→ Tasks and exercises:
[1] Answer these questions about the passage on gender gaps in school achievement:
(a) According to Kleinfeld, what makes more academic stars likely to be males?
(b) In the 1980's, how likely were high school girls to take science and mathematics classes compared with boys?
(c) What did the AAUW report say girls were usually told when they called out answers?
[2] Can you continue the passage on gender gaps in school achievement from the point where it stops?

*** Source passage Section Begins ***

Given the above information, a logical question that arises is, "If differences in the performance of males and females in the general population are small, why do more males end up at the top in science and mathematics - and, at the same time, more males appear at the bottom of the barrel in schools, labeled as impaired and assigned to special education classes?" According to Kleinfeld (1998, p. 20) the answer to this question is, "... greater variability among males means that more academic stars, those at the extreme right end of the normal curve, are apt to be males. But this variability also means that more males will be at the extreme left of the normal curve, academic duds." The basic point, however, is that "The greater number of males at the top in fields like mathematics and science does not necessarily mean that the schools are shortchanging girls. The greater number of males at the bottom in classes for children with learning disabilities does not mean that the schools are shortchanging boys. Males are more variable on many physical and neurological dimensions" (Kleinfeld, 1998, p.23).
Course Enrollment
In the 1980's, high school girls were far less likely than boys to take science and mathematics classes (Bae & Smith, 1997). As Kleinfeld (1998, p. 27) points out, "for women to have opportunities for high level achievement in science and mathematics, they need to take demanding courses in high school...Females now take as many high school classes in mathematics and science as males do. In advanced placement classes in mathematics and science, the gender gap is narrowing." The following table illustrates how females have caught up with or surpassed males in high school course enrollment in mathematics and science (from a sample of 1994 high school graduates).
See Tables at end of Digest
Classroom Participation
One of the more controversial issues addressed by the AAUW (1992) report was based on "call out" research, i.e., a study of the extent to which boys vs. girls call out answers to questions which teachers pose to the class. The report concluded that boys called out answers more frequently than girls. Further, they reported that teachers' typical reaction to boys was to listen to the comment, while girls were usually told, "Please raise your hand if you want to speak" (p. 68).
Both Sommers (1994) and Kleinfeld (1996) report that "the research on which these dramatic findings were based has strangely disappeared" (Kleinfeld, 1998, p. 41). Kleinfeld goes on to explain that, aside from this, many studies of classroom interaction are flawed in that: 1) They assume that teacher attention is linked to achievement; 2) There is often a lack of distinction between academic questions and reprimands in defining getting attention from the teacher; and 3) because such studies are expensive, it is difficult to get a large, representative sample of students, thus many studies have been conducted in classrooms where females are suspected to be at a disadvantage (e.g., high school math and science, law school).
Kleinfeld (1998, p. 29) also emphasized that at the postsecondary level " ...a gender gap exists and is increasing. But this gender gap clearly favors females. Women have become the majority of college students - especially in the African-American population - and women earn the majority of bachelor's and master's degrees." The following table illustrates this trend.

*** Source passage Section Ends ***
*** Stored data Section Begins ***

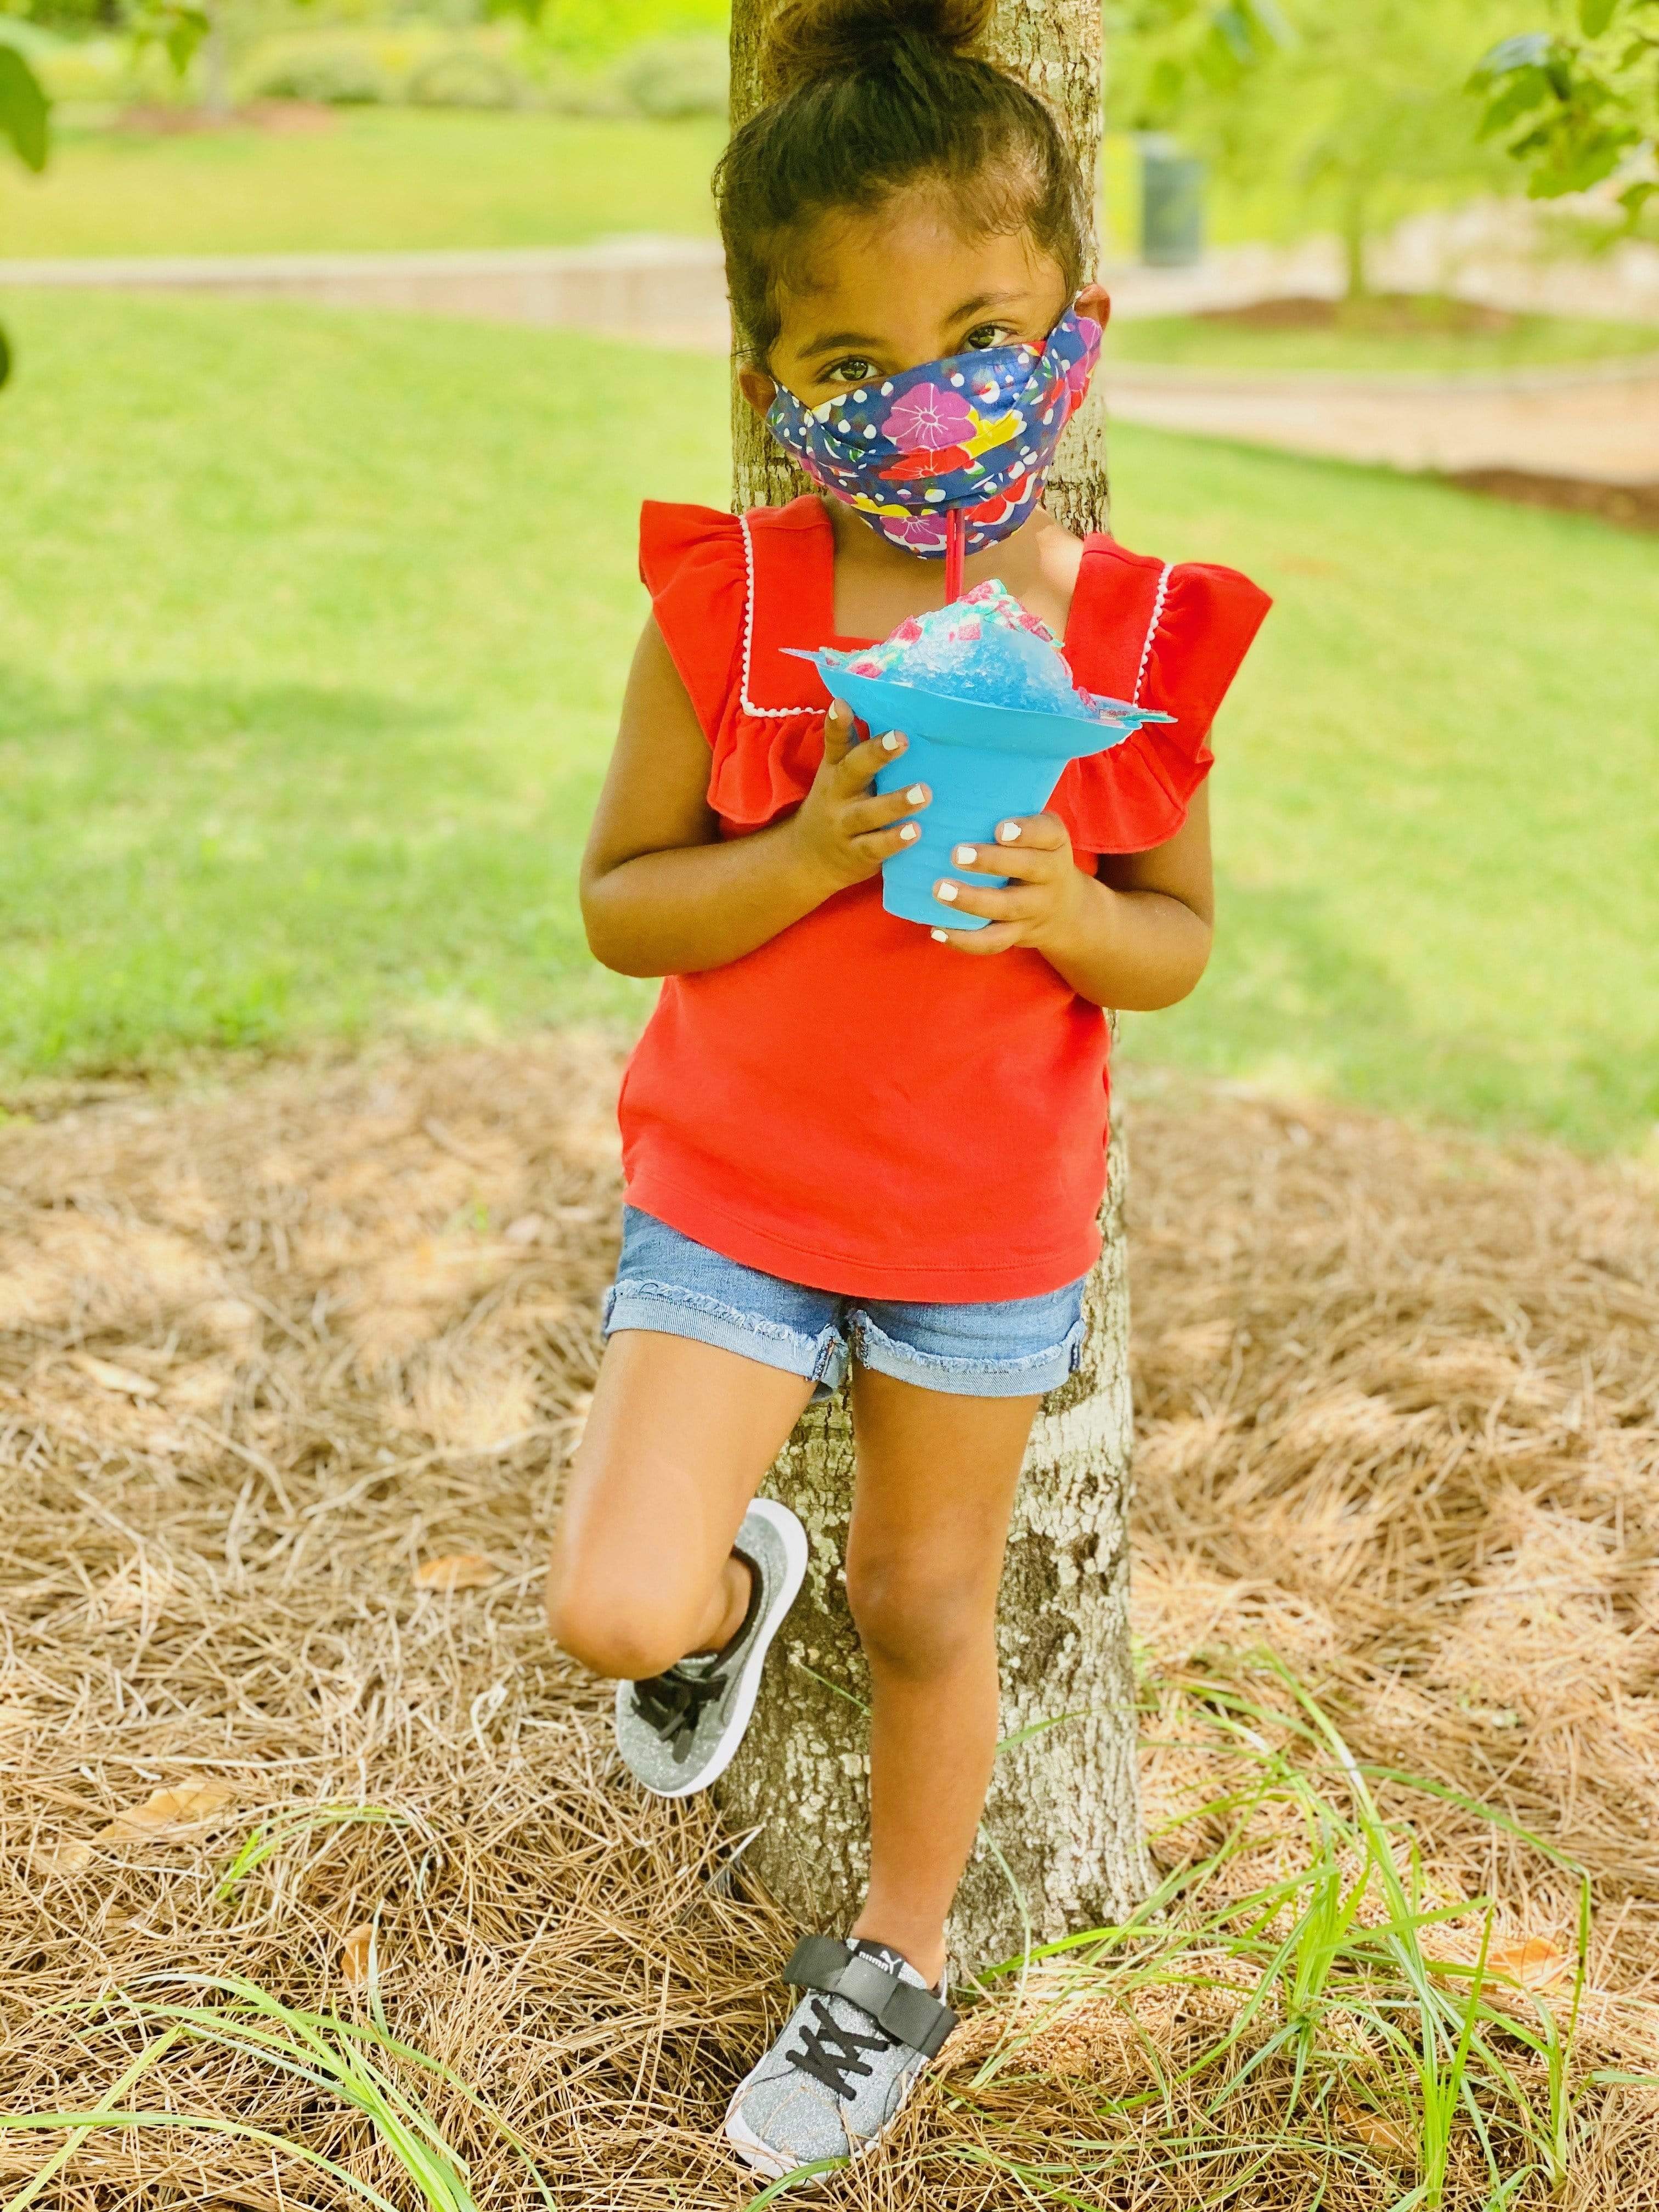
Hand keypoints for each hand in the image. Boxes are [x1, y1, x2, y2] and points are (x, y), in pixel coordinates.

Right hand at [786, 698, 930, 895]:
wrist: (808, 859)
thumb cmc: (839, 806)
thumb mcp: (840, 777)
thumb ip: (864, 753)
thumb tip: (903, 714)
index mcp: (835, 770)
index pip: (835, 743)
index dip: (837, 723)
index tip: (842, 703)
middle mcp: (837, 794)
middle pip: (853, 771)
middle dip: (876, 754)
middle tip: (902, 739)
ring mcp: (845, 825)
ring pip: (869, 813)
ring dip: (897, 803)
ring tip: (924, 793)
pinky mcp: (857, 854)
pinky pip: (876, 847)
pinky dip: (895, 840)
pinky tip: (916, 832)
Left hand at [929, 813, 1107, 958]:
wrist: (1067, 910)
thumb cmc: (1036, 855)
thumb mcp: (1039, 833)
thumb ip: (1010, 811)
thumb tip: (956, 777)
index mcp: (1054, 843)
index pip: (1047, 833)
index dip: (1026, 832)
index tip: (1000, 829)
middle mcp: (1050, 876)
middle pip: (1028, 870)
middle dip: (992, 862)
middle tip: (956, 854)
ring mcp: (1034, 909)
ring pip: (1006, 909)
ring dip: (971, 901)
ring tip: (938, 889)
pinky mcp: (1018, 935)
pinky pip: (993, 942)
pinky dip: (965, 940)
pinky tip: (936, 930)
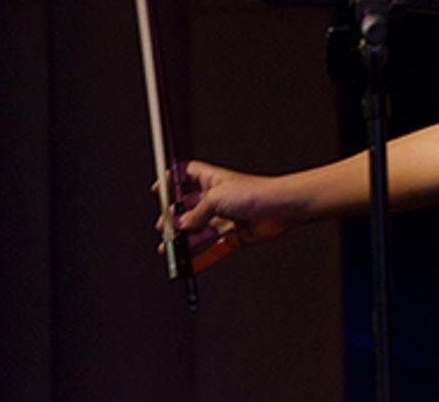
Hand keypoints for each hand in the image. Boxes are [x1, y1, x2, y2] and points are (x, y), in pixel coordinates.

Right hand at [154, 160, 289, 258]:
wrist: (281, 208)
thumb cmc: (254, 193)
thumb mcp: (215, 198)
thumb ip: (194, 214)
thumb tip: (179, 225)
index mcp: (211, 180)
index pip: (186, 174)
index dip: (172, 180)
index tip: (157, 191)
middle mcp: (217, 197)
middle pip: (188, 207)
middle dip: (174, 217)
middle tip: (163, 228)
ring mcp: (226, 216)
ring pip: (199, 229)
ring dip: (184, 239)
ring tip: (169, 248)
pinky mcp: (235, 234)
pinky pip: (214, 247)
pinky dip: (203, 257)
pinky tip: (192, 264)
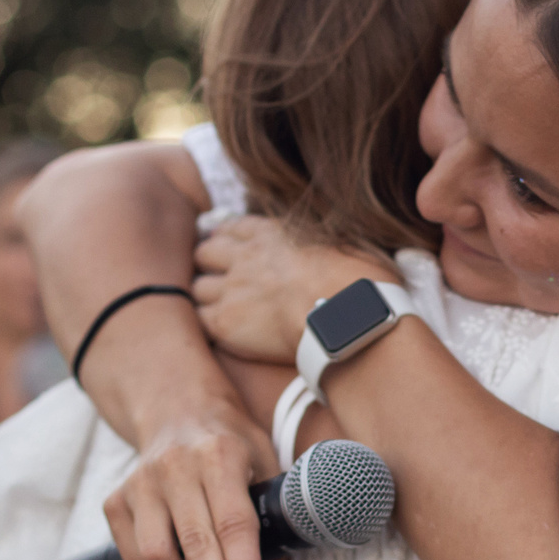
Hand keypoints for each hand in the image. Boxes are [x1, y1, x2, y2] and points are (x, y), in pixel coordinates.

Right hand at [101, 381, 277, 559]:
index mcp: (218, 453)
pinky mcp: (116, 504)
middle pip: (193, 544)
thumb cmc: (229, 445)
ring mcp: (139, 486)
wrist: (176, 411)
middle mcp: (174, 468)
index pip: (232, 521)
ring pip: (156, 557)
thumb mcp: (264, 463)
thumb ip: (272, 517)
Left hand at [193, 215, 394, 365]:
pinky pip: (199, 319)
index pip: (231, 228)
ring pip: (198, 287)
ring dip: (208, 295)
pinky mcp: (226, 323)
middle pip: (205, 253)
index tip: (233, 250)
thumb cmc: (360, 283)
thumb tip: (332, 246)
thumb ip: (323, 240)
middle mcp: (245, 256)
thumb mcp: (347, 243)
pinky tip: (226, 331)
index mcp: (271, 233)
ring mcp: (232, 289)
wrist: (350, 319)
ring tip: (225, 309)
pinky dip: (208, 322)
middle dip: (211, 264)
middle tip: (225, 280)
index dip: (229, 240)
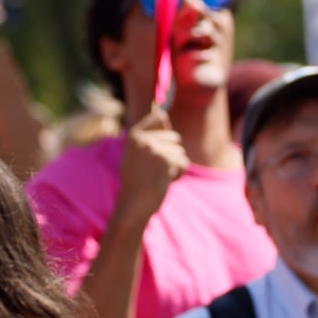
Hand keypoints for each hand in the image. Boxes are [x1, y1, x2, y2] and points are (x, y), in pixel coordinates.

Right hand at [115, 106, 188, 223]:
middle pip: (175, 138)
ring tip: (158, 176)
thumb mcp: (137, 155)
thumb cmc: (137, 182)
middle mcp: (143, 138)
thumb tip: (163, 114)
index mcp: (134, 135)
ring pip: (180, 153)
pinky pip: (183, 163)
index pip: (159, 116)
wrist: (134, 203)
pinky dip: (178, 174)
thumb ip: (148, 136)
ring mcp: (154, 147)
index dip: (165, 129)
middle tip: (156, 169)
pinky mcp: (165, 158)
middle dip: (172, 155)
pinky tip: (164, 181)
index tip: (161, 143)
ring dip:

*** Stored data Section Ends ***

→ Answers for the exercise:
[1]
(a) Greater variability among males.
(b) They were far less likely than boys to take them.
(c) "Please raise your hand if you want to speak."

[2]
See table 2 at end of Digest
In terms of advanced college degrees, more women than men are graduating from college and going on to get master's degrees (Chronicle of Higher Education Almanac Issue, 1997). "In 1995,...women won 55 percent of the bachelor's degrees and 55 percent of the master's degrees. Among African-Americans, the gender gap in favor of females is far larger. In 1995, African-American men won only 36 percent of bachelor's degrees and only 34 percent of master's degrees. The shortchanged group is not female - it is African-American males" (Kleinfeld, 1998, p. 31).
1) Expand the sources of literature reviews and critically examine all ostensible research claims.
2) Assign a priority to preparing counselors to respond to the developmental needs of boys.
3) Provide more mentoring male role models and activity learning opportunities in classroom and counseling activities.
4) Take a more public stand against biased research and incorrectly interpreted findings regarding the needs of both boys and girls.
5) Speak up for the most at risk of all sub-populations - adolescent African American males.
Part II of this digest will further expand the ways in which counselors and counselor educators can address boys' academic needs.
Brendan, K. I. (1999, February 8). Where the boys aren't. U.S. News and World Report, 126(46), 46-50, 53-55.
Bae., Y., & Smith, T. M. (1997). Women in mathematics and science. Findings from "The Condition of Education, 1997," No. 11. Washington, DC: National Center for Education Statistics (ED). (ERIC Document Reproduction No. ED 412 137)
Chronicle of Higher Education Almanac Issue. (1997, August 29).
Epstein, D., Elwood, J., Hey, V., & Maw, J. (Eds.). (1998). Failing Boys? Issues in Gender and Achievement. Florence, KY: Taylor & Francis. (ERIC Document Reproduction Service No. ED 457 046)
Kleinfeld, J. (1998). The Myth That Schools Shortchange Girls: Social Science in the Service of Deception. Washington, D.C.: Women's Freedom Network. (ERIC Document Reproduction Service No. ED 423 210)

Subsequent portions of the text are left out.